## Task directions
Go through the records below and return each line that has "repliki" in it.

## Recorded data

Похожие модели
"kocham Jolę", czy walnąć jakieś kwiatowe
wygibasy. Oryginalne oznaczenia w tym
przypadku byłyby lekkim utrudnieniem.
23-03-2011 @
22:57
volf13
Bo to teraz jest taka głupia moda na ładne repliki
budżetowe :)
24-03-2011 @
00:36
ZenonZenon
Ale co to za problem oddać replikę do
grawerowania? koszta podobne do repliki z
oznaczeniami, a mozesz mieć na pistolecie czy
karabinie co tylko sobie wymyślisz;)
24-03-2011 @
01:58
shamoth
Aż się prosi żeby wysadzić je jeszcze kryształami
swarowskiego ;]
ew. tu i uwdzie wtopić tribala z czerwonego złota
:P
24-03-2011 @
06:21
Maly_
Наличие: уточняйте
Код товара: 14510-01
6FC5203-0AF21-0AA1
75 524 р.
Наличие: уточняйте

* * *

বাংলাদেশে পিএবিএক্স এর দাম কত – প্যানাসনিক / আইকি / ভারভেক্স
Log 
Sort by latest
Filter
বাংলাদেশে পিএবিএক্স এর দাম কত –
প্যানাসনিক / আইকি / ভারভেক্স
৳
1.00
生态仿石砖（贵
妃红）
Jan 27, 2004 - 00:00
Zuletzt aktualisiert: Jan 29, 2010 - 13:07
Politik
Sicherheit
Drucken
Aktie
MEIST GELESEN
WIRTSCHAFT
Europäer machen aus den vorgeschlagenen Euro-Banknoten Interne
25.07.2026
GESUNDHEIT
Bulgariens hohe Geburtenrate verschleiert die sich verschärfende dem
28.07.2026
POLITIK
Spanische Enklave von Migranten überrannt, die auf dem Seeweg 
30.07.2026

---

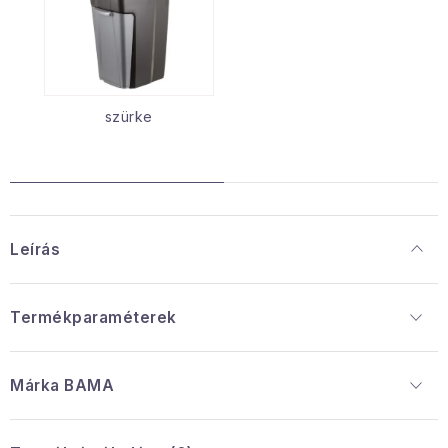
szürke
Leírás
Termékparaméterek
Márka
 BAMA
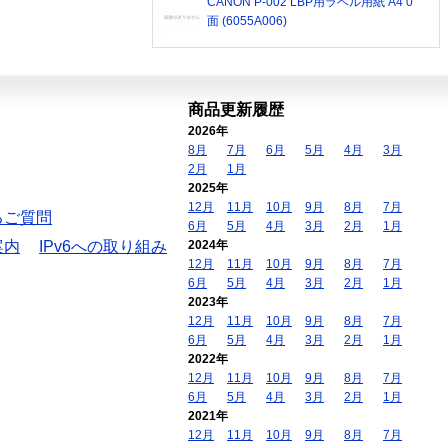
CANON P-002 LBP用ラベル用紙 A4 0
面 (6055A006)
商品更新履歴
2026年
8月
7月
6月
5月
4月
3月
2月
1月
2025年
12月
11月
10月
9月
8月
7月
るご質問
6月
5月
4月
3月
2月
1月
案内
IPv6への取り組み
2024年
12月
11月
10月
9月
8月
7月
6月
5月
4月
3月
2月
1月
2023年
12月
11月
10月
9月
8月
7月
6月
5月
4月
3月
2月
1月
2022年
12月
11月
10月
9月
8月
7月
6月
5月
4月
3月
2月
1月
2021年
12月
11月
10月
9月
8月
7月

## Task output
Bo to teraz jest taka głupia moda na ładne repliki
grawerowania? koszta podobne do repliki z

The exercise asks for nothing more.